Search code examples
javasolrnlpopennlp

Semi Natural language Search using Apache Solr


I did some analysis on Apache Solr and its pretty good to search data from various sources. The problem I am facing is how do I standardize my search grammar and translate search text into Solr query.

I have three types of file/database table to search from - namely Customer, Industry and Unit. The first keyword in the search box should be any of the three. After that, the user can define a fix set of criteria:

Metrics : 0 or many (ex, exposure, income, revenue, loan_amt etc)
Dimension : 0 or many (Geography, region, etc)

Example:

customer - Returns all customer data from customer core
customer income from Asia - Returns all customer income details who belongs to Asia 
customer income revenue from Asia - Returns all customer income and revenue details who belongs to Asia 

How can I translate the above natural language search text to solr query? Can I fix my grammar of text in Solr like first keyword should be customer/industry/unit, second key-value would be one or more region/geography and then metric values.

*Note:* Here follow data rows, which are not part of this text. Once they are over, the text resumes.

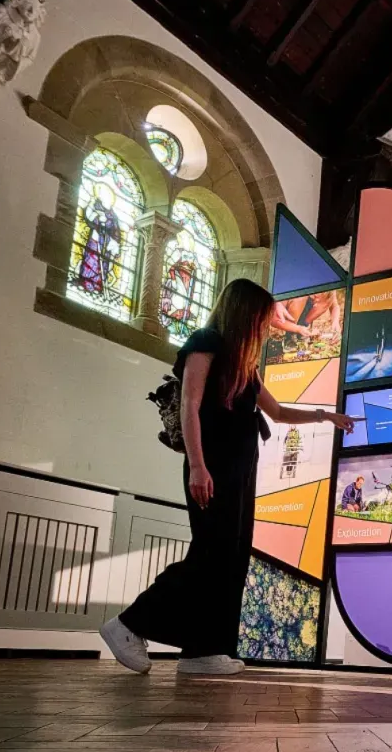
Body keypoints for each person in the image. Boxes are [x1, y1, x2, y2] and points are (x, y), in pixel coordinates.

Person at [100, 279, 353, 676]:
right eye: (263, 318)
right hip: (212, 465)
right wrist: (198, 466)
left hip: (240, 469)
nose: (269, 327)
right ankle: (129, 624)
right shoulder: (207, 343)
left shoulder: (244, 365)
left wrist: (326, 416)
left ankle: (203, 651)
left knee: (231, 557)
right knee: (210, 553)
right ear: (245, 313)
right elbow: (190, 404)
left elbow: (279, 413)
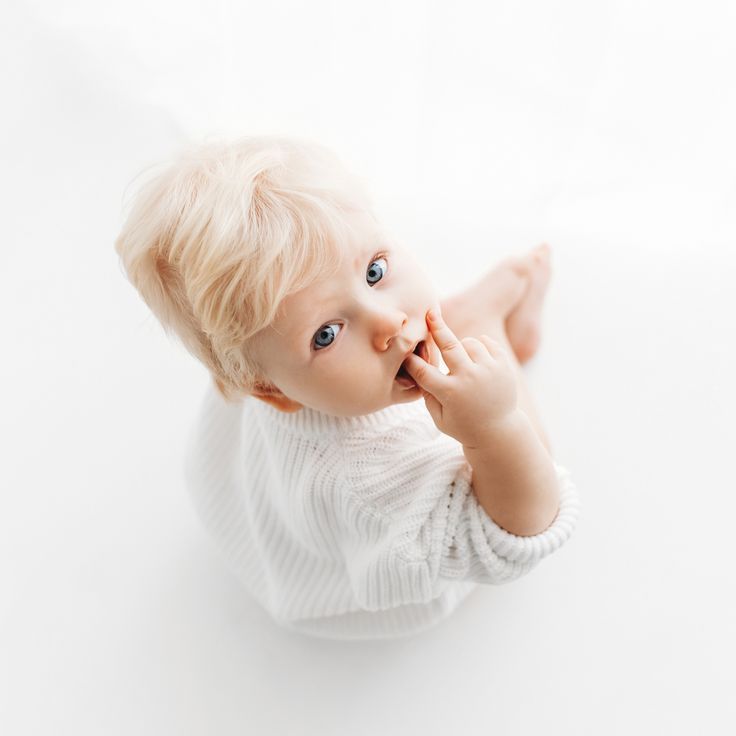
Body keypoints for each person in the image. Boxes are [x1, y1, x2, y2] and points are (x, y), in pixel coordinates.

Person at [115, 136, 579, 640]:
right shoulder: (372, 482)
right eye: (326, 334)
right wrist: (492, 428)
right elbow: (524, 529)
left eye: (375, 271)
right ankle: (480, 322)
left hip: (247, 514)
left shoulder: (273, 358)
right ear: (271, 391)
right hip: (341, 582)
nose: (389, 324)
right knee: (533, 453)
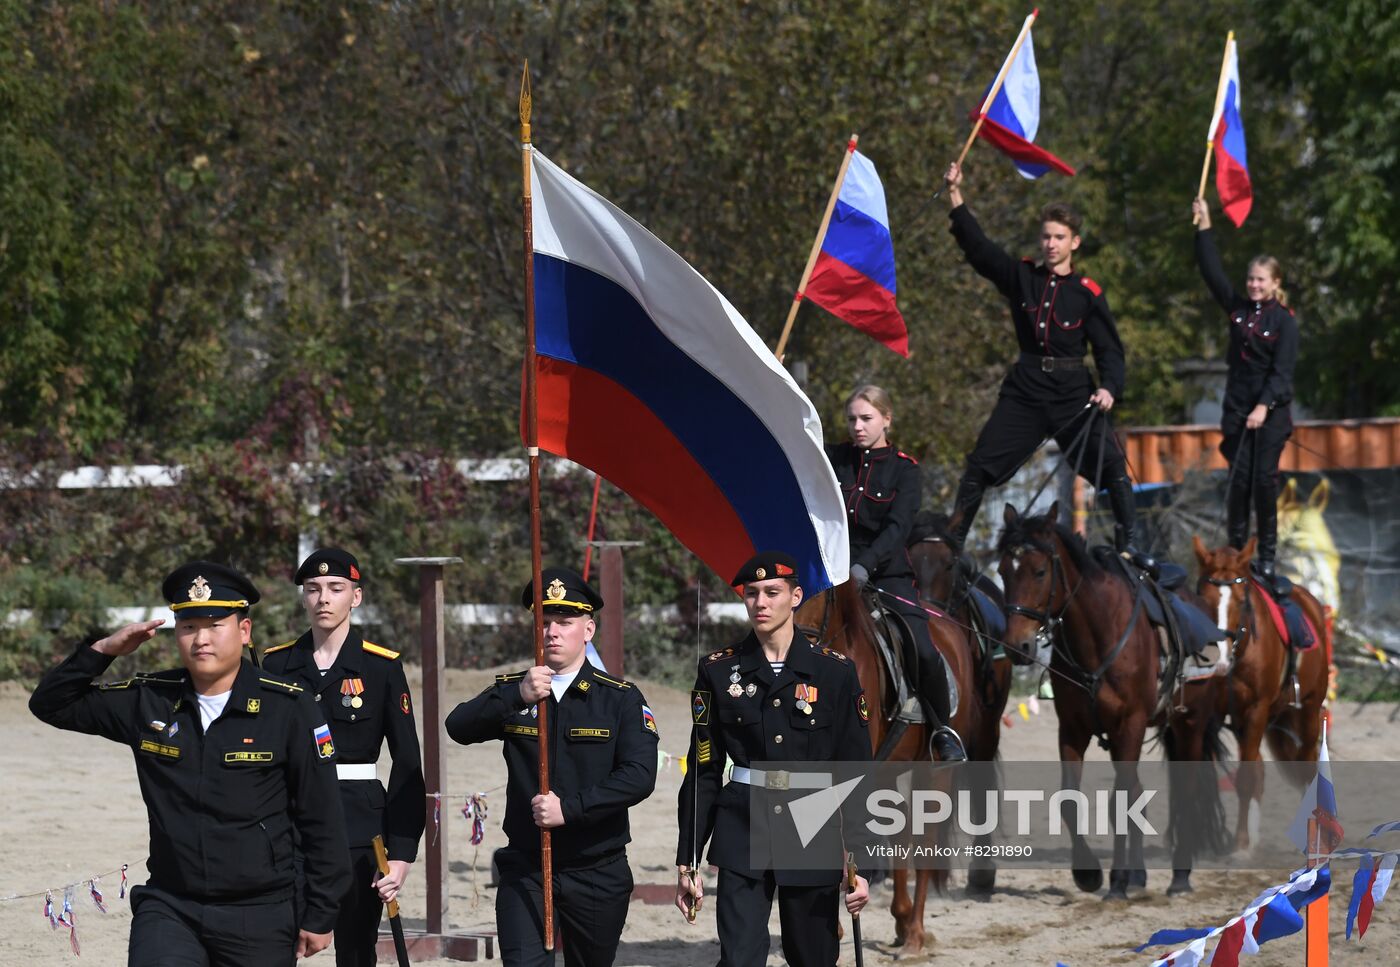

I am not looking for google like search but a limited search where the user knows what to search.


Solution

  • This doesn't seem to be a Solr question, strictly speaking. As a first step, you might want to define a context-free grammar (CFG, type-2 grammar) based on specific production rules for your input. This would give you some solid syntax rules to work from. Based on this, you can then create a parser for the natural language input and map the resulting parse tree to the keyword search in Solr.